Der Trend im Einzelhandel geht vor allem zu den Biosupermärkten und Filialisten mit breitem Sortiment. Die Zahl der Fachgeschäfte mit mehr als 300 Quadratmeter Verkaufsfläche stieg 2009 um 31 Prozent und die Verkaufsfläche nahm insgesamt um rund 15.000 Quadratmeter zu. Kleinere Biofachgeschäfte geraten so allerdings unter Druck. Sie müssten sich entweder spezialisieren, vergrößern oder aufgeben, so die Bilanz des Bundes Ökologische Lebensmittelwirtschaft. Das Ende also der kleinen Biofachgeschäfte? Die Zahlen sprechen dafür. Matthias Eisenhut, Mitarbeiter der GLS, der bundesweit tätigen Bank für sozial-ökologische Geldanlagen und Finanzierungen in Bochum, ist aber anderer Meinung.

Die Zahl der Fachgeschäfte mit mehr als 300 Quadratmeter Verkaufsfläche stieg 2009 um 31 Prozent

„Zwei Konsumentenklassen prägen den Biomarkt“, so Eisenhut. Das seien zum einen diejenigen, die in Bio eine potenziell gesunde, schadstofffreie Ernährungsform sehen, dabei aber auch auf den Preis gucken und ihre Einkäufe an einem Ort erledigen. Ökologisch orientierte Gutverdiener hingegen suchten gezielter hochwertige Produkte und legten dabei Wert auf entsprechende Beratung. Die erstgenannte Gruppe kauft Bio in der Regel im konventionellen Lebensmitteleinzelhandel. In einer Branche, in der in Sachen Bio „mittlerweile ein Kampf um den Kunden ausgebrochen ist“, so Matthias Eisenhut. Bioketten müssten darauf bauen, durch Größe und zentrale Innenstadtlage genügend Kunden zu finden. Bei Kunden, für die der Preis eben nicht das primäre Kaufkriterium sei, könne der kleine Bioladen punkten.
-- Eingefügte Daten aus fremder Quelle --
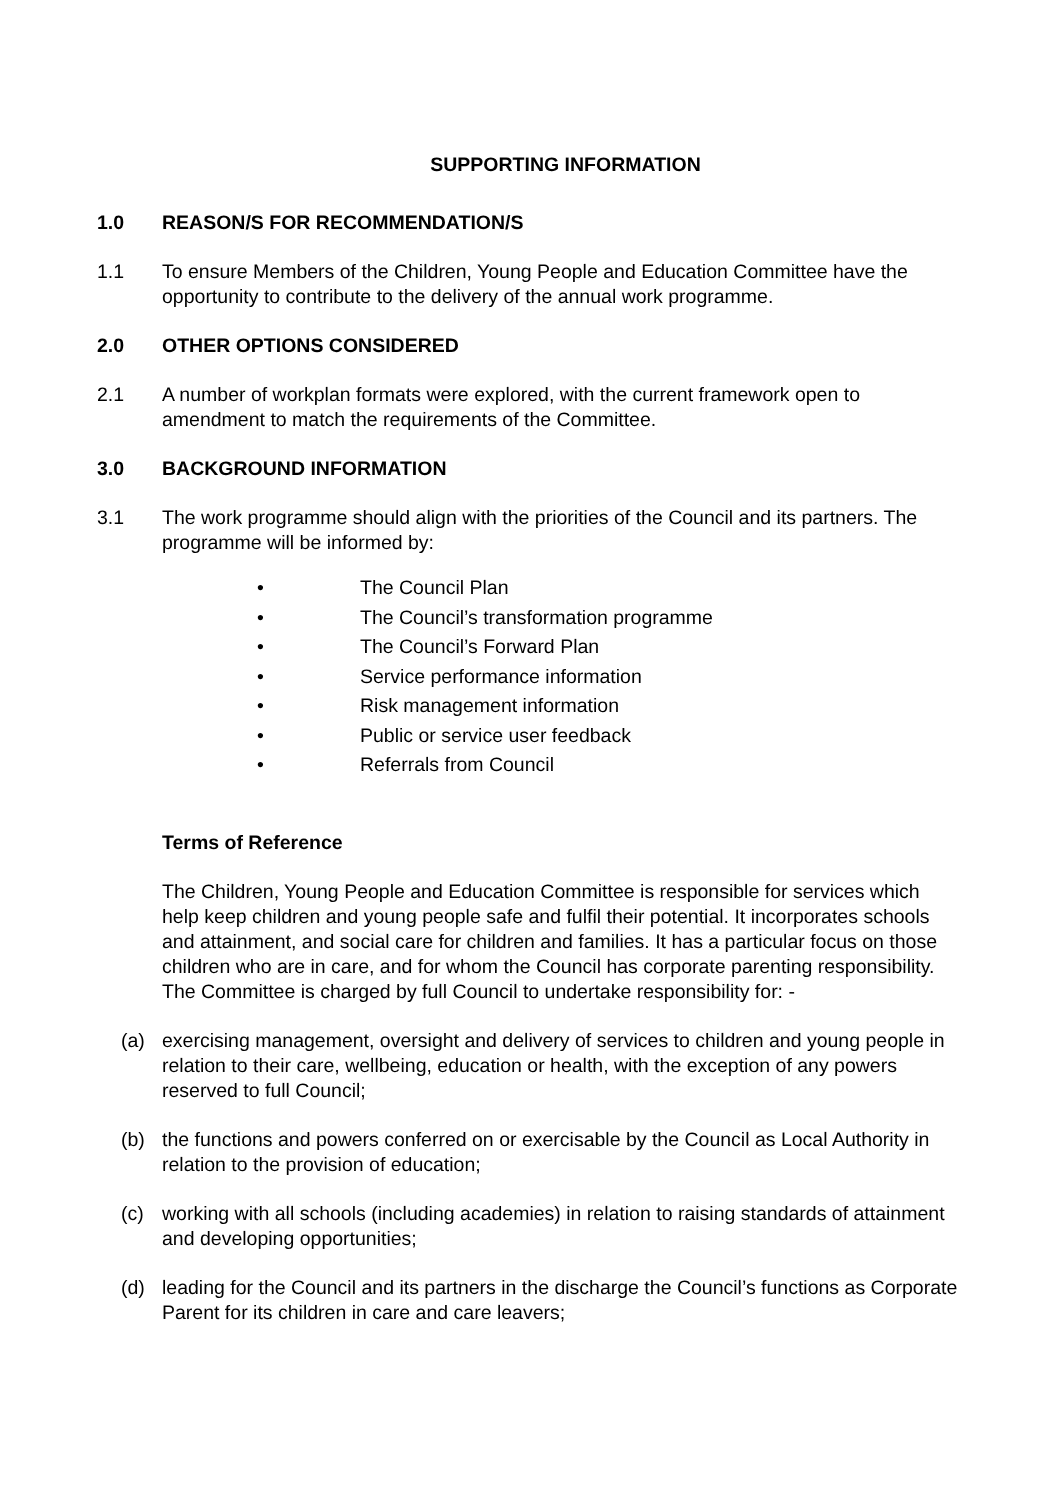SUPPORTING INFORMATION
1.0 REASON/S FOR RECOMMENDATION/S
1.1 To ensure Members of the Children, Young People and Education Committee have the opportunity to contribute to the delivery of the annual work programme.
2.0 OTHER OPTIONS CONSIDERED
2.1 A number of workplan formats were explored, with the current framework open to amendment to match the requirements of the Committee.
3.0 BACKGROUND INFORMATION
3.1 The work programme should align with the priorities of the Council and its partners. The programme will be informed by:
• The Council Plan
• The Council’s transformation programme
• The Council’s Forward Plan
• Service performance information
• Risk management information
• Public or service user feedback
• Referrals from Council
Terms of Reference
The Children, Young People and Education Committee is responsible for services which help keep children and young people safe and fulfil their potential. It incorporates schools and attainment, and social care for children and families. It has a particular focus on those children who are in care, and for whom the Council has corporate parenting responsibility. The Committee is charged by full Council to undertake responsibility for: -
(a) exercising management, oversight and delivery of services to children and young people in relation to their care, wellbeing, education or health, with the exception of any powers reserved to full Council;
(b) the functions and powers conferred on or exercisable by the Council as Local Authority in relation to the provision of education;
(c) working with all schools (including academies) in relation to raising standards of attainment and developing opportunities;
(d) leading for the Council and its partners in the discharge the Council’s functions as Corporate Parent for its children in care and care leavers;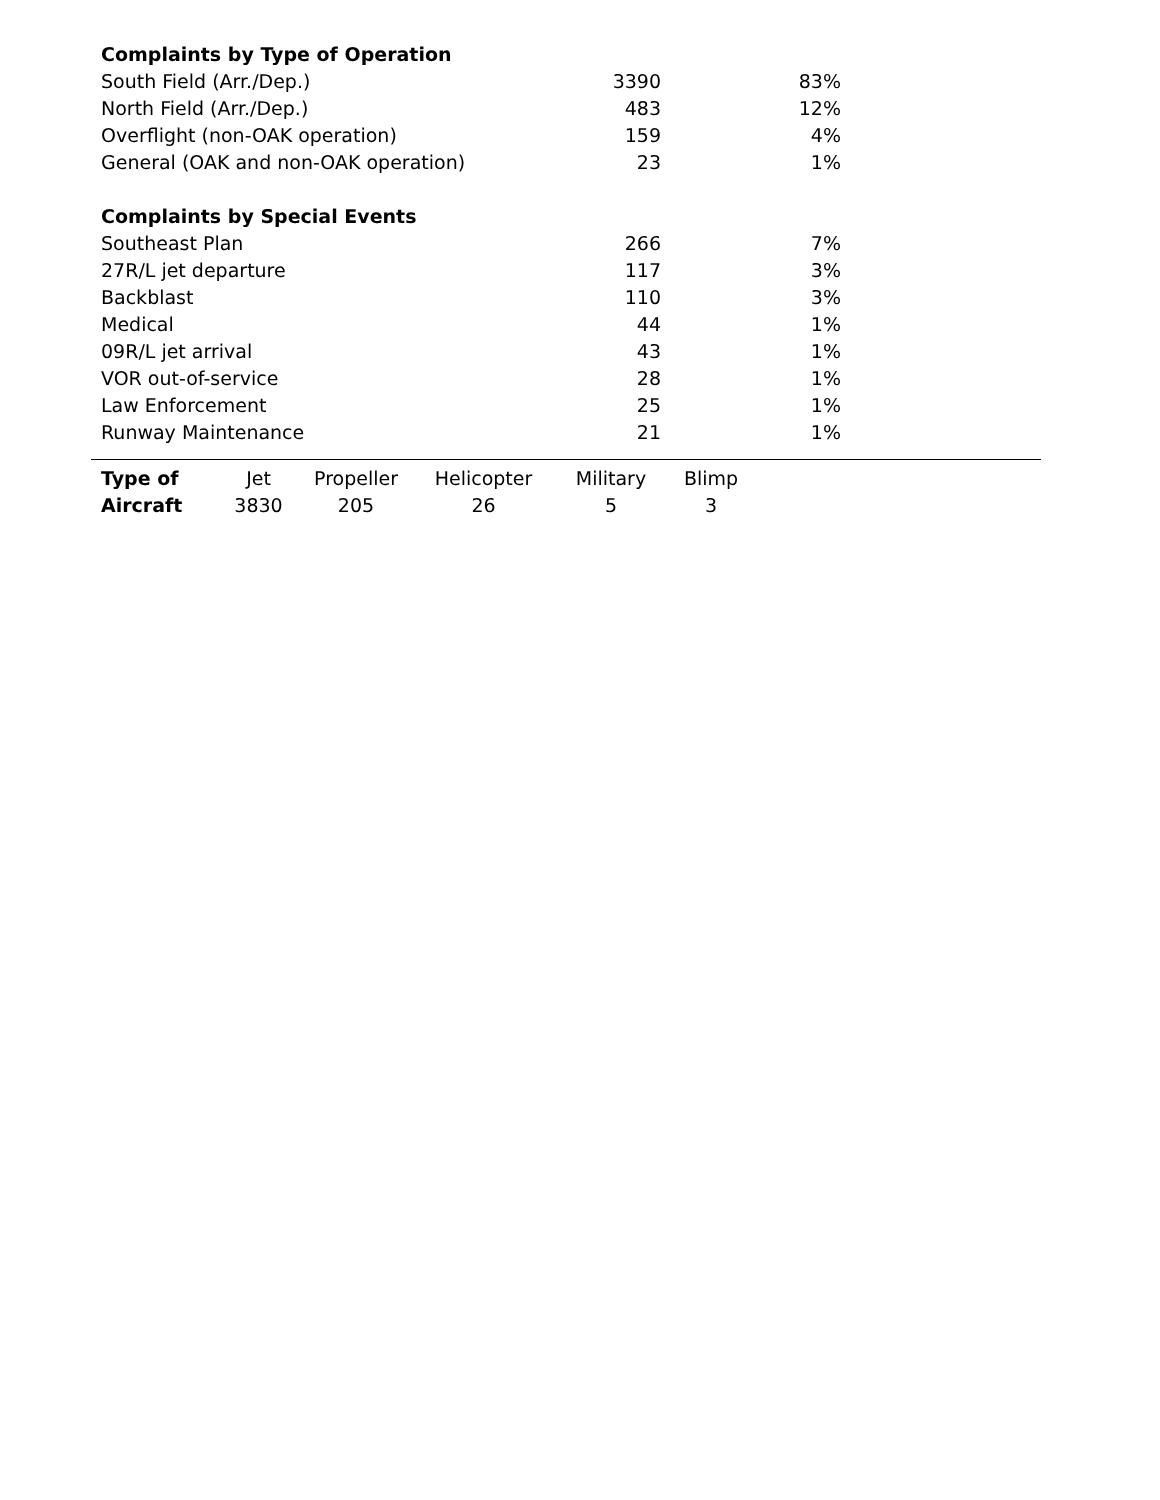| Complaints by Type of Operation | | |
| South Field (Arr./Dep.) | 3390 | 83% |
| North Field (Arr./Dep.) | 483 | 12% |
| Overflight (non-OAK operation) | 159 | 4% |
| General (OAK and non-OAK operation) | 23 | 1% |
| Complaints by Special Events | | |
| Southeast Plan | 266 | 7% |
| 27R/L jet departure | 117 | 3% |
| Backblast | 110 | 3% |
| Medical | 44 | 1% |
| 09R/L jet arrival | 43 | 1% |
| VOR out-of-service | 28 | 1% |
| Law Enforcement | 25 | 1% |
| Runway Maintenance | 21 | 1% |
| Type of | Jet | Propeller | Helicopter | Military | Blimp |
| --- | --- | --- | --- | --- | --- |
| Aircraft | 3830 | 205 | 26 | 5 | 3 |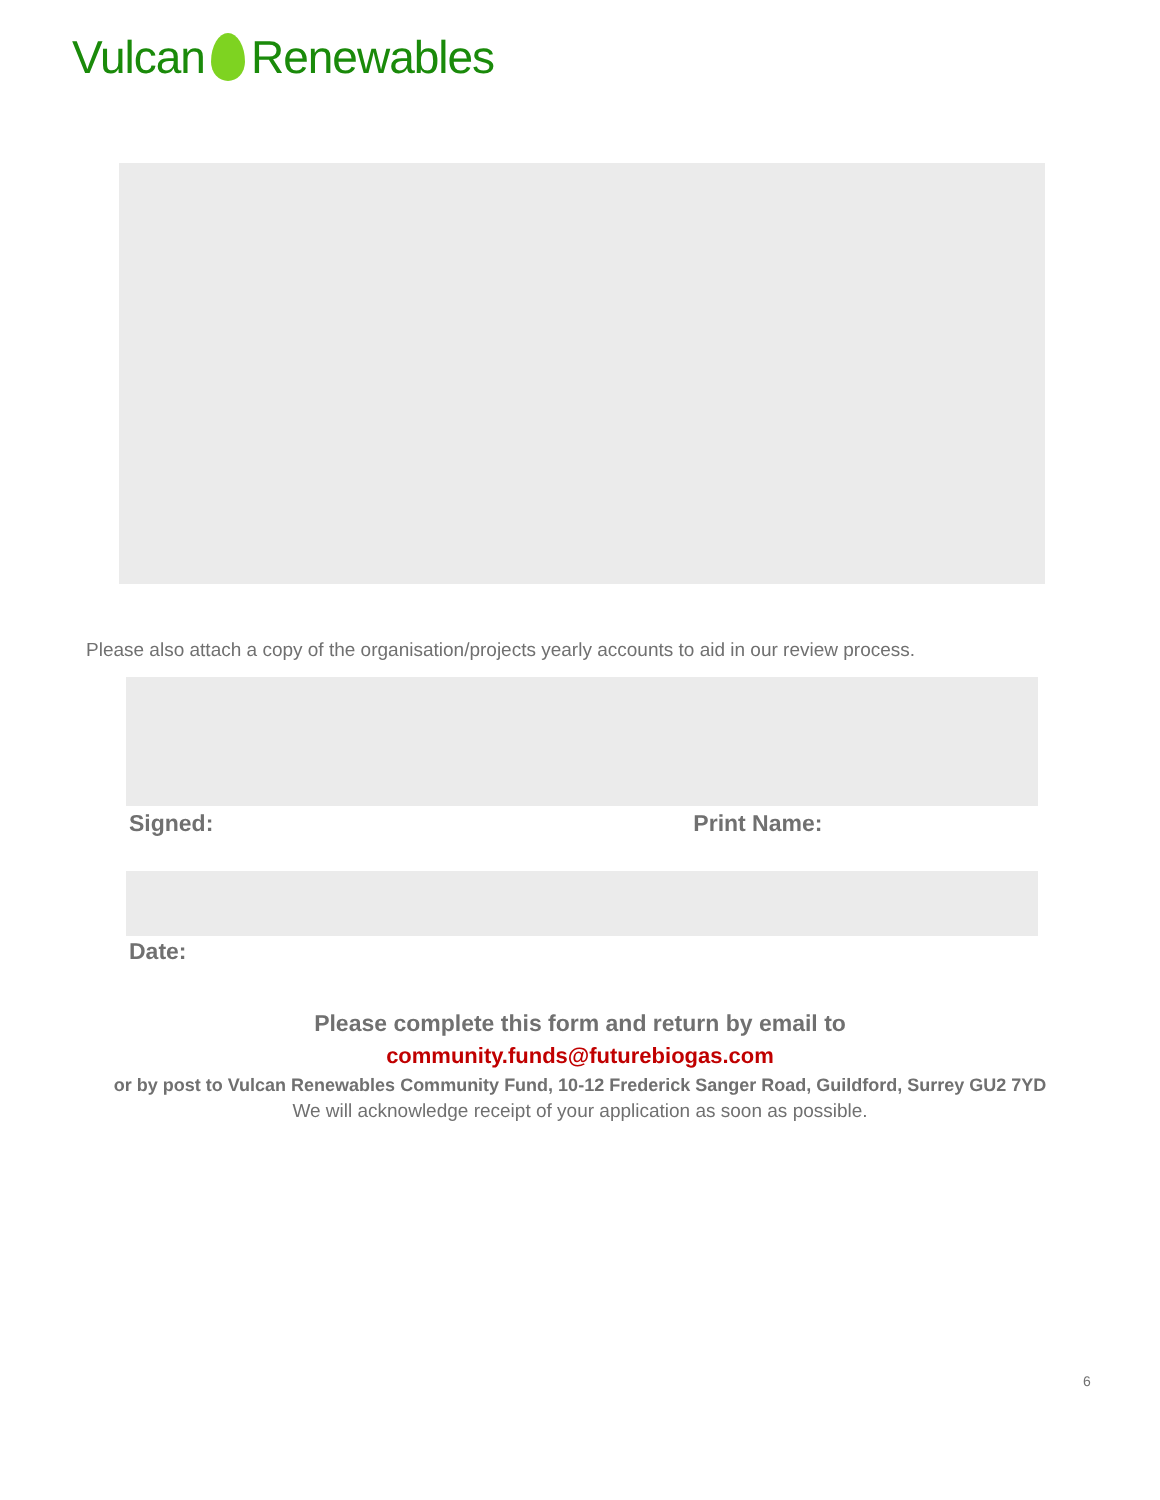Vulcan Renewables
Please also attach a copy of the organisation/projects yearly accounts to aid in our review process.
Signed: Print Name:
Date:
Please complete this form and return by email to
community.funds@futurebiogas.com
or by post to Vulcan Renewables Community Fund, 10-12 Frederick Sanger Road, Guildford, Surrey GU2 7YD
We will acknowledge receipt of your application as soon as possible.
6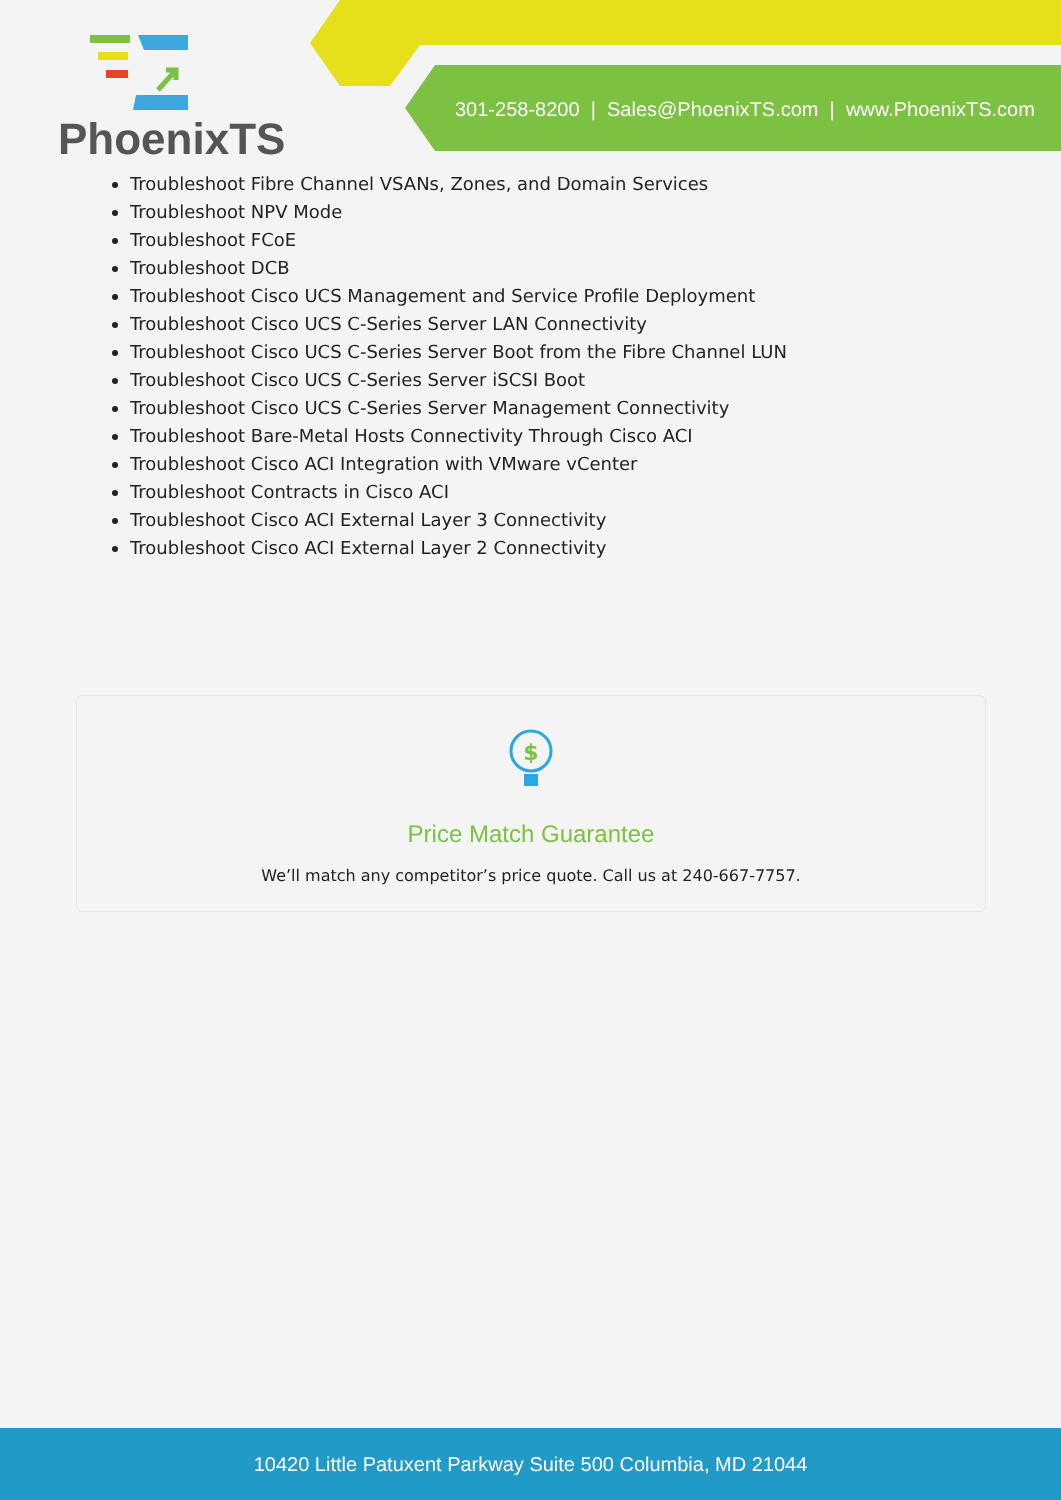PhoenixTS
301-258-8200 | Sales@PhoenixTS.com | www.PhoenixTS.com
Troubleshoot Fibre Channel VSANs, Zones, and Domain Services
Troubleshoot NPV Mode
Troubleshoot FCoE
Troubleshoot DCB
Troubleshoot Cisco UCS Management and Service Profile Deployment
Troubleshoot Cisco UCS C-Series Server LAN Connectivity
Troubleshoot Cisco UCS C-Series Server Boot from the Fibre Channel LUN
Troubleshoot Cisco UCS C-Series Server iSCSI Boot
Troubleshoot Cisco UCS C-Series Server Management Connectivity
Troubleshoot Bare-Metal Hosts Connectivity Through Cisco ACI
Troubleshoot Cisco ACI Integration with VMware vCenter
Troubleshoot Contracts in Cisco ACI
Troubleshoot Cisco ACI External Layer 3 Connectivity
Troubleshoot Cisco ACI External Layer 2 Connectivity
$
Price Match Guarantee
We’ll match any competitor’s price quote. Call us at 240-667-7757.
10420 Little Patuxent Parkway Suite 500 Columbia, MD 21044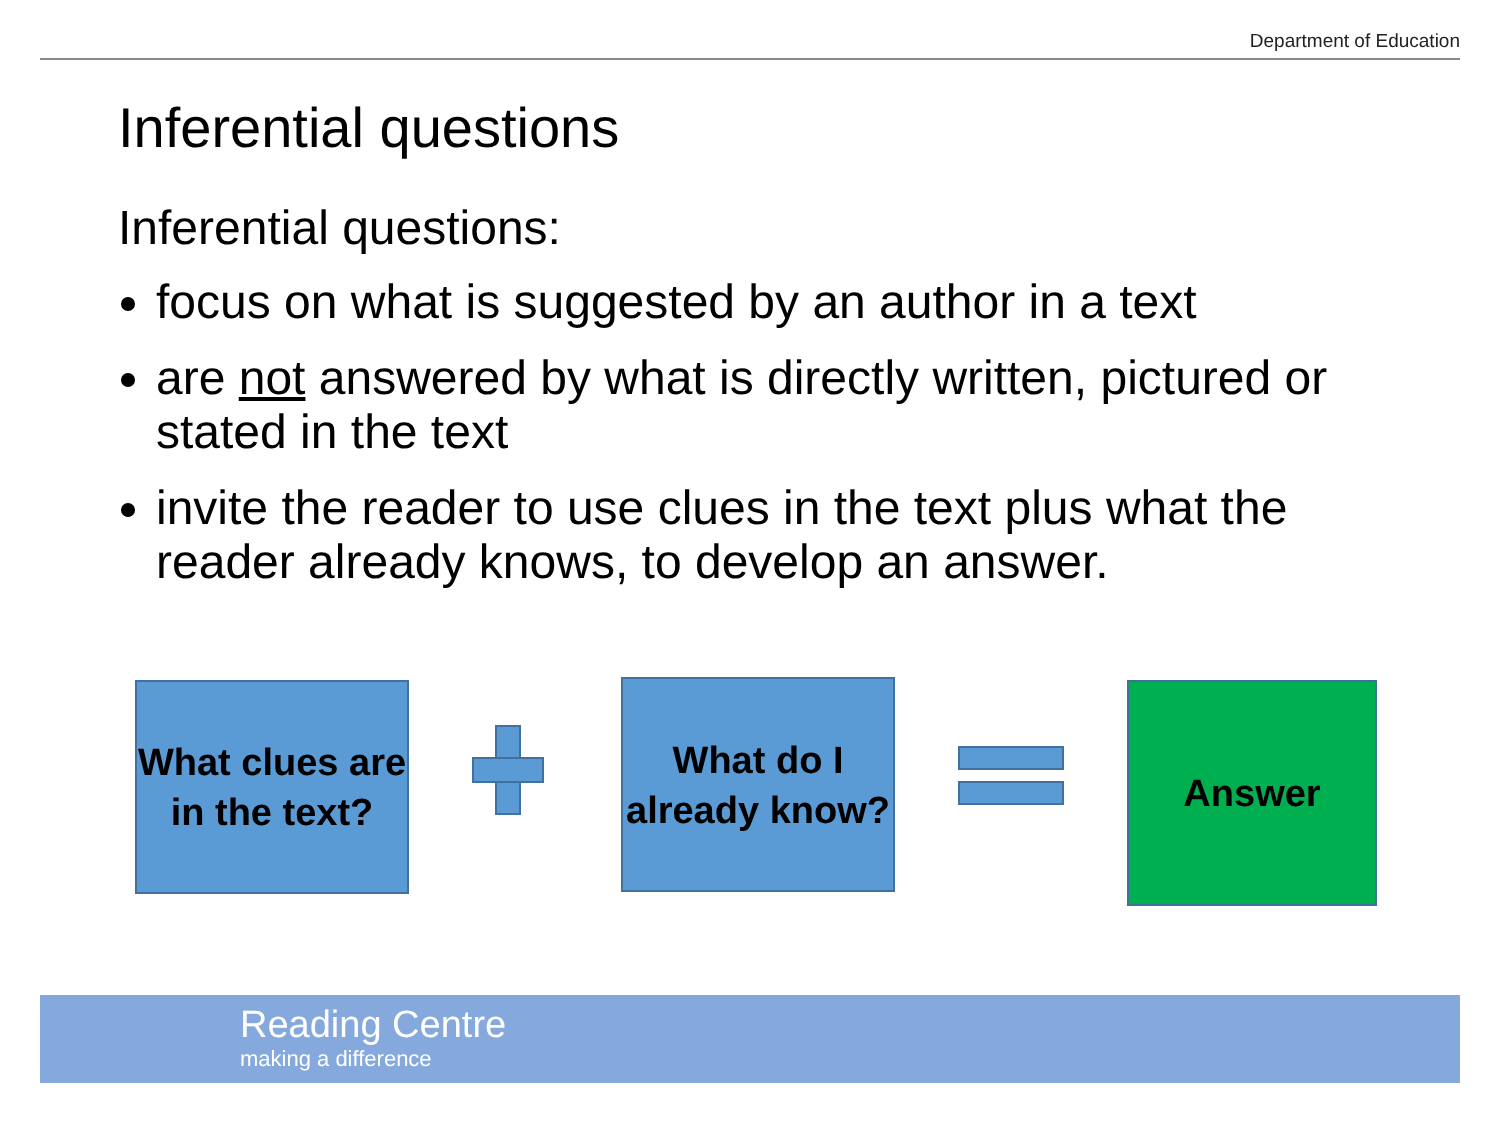Department of Education
Inferential questions
Inferential questions:
focus on what is suggested by an author in a text
are not answered by what is directly written, pictured or stated in the text
invite the reader to use clues in the text plus what the reader already knows, to develop an answer.
What clues are in the text?
What do I already know?
Answer
Reading Centre
making a difference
„Die Chance des kleinen Bioladens liegt in der konsequenten Ausrichtung auf die Zielgruppe der ökologisch ausgerichteten Gutverdiener, die sich in den kleinen, wohnortnahen Läden in guter Lage mit persönlicher Beratung und Service wohl fühlen und für die der Preis sekundär ist“, so GLS-Mitarbeiter Axel Schmidt. „Welche Faktoren tragen dazu bei, dass ein kleiner unabhängiger Bioladen auch in Zukunft erfolgreich sein kann?“ Das fragten die Öko-Finanziers in einer Umfrage. Ihre Antwort: eine konsequente Lage im Wohnquartier als Nahversorger, um sich klar von den Bioketten zu differenzieren, kurze Wege, kleine Einheiten, eine attraktive Frischeabteilung, Serviceorientierung, Abendöffnungszeiten und der persönliche Touch. Denn: Im Preiskampf kann man nur verlieren.